Dan perilaku memilah – milih itu menyebalkan bagi penjual.
Gue
pernah menghadapi orang seperti itu di toko gue.
Waktu
itu gue lagi sibuk – sibuknya ngelayani pelanggan, Suasananya panas
dan berdesak – desakan. Orang – orang pada minta pesenannya
dilayani duluan. Apesnya, saat itu gue lagi jaga toko SENDIRIAN. Gue
ulangi lagi SENDIRIAN… #mempertegas#
Meski
keadaan runyam, tapi gue mencoba bersikap profesional (pura – pura
). Gue enggak gentar, gue layani pesanan – pesanan itu satu per
satu. Waktu itu gue masih bisa ngehandle semuanya sebelum akhirnya
datang seorang wanita setengah baya yang complain pelayanan gue lama.
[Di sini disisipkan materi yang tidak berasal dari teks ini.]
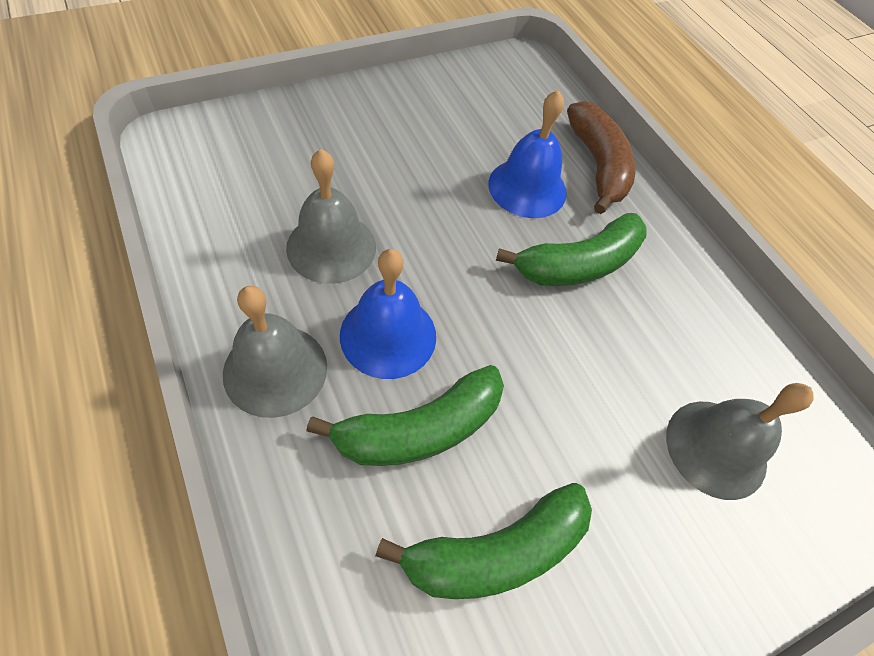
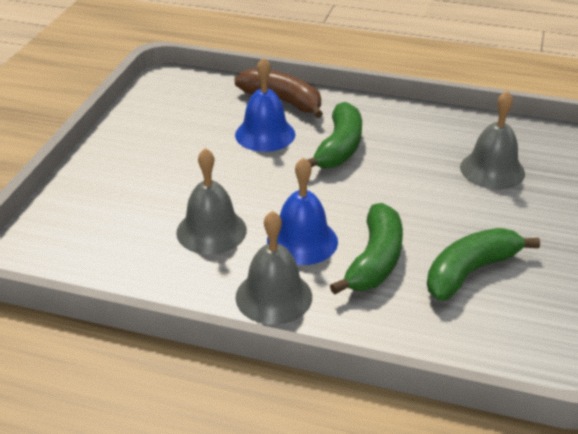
camera: 40 degrees left, 20 degrees down
green banana [375,483,592,599] -> green banana turned 150 degrees counterclockwise [427,228,540,301]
#padahal kalo elo tahu, dia baru aja datang semenit yang lalu#.
Gara
–gara wanita itu, orang – orang yang udah antri mulai minggu yang
lalu (terlalu lebay ya?) itu terprofokasi sama omongan wanita itu.
“lama
dech mas” profokasi ibu – ibu tadi
“iya
ini, udah dari tadi lho” ibu – ibu yang lain terprofokasi
“pegawainya
mana semua sih mas” ibu – ibu yang lain-lainnya lagi terprofokasi
Gue
jadi berasa di kerumuni sekumpulan ibu – ibu pkk yang lagi demo di
depan istana negara.
“turunin
harga minyak atau kami enggak minum minyak” #itu mah urusan mu#
Enggak
Cuma sampai disitu doang, wanita tadi dosa nerobos antrian dan
langsung minta dilayani duluan.
“layani
sama dulu, atau nggak saya bayar” #jangan berspekulasi yang aneh2#
Karena
gue menganut siapa cepat dia dapat, tentu gue enggak akan membiarkan
pelanggan yang udah ngantri lama kecewa. Jadilah gue enggak
menghiraukan orang itu. Gue anggap dia adalah patung MC Donald yang
enggak pernah ngerasa laper ketika ngeliat banyak orang di depannya.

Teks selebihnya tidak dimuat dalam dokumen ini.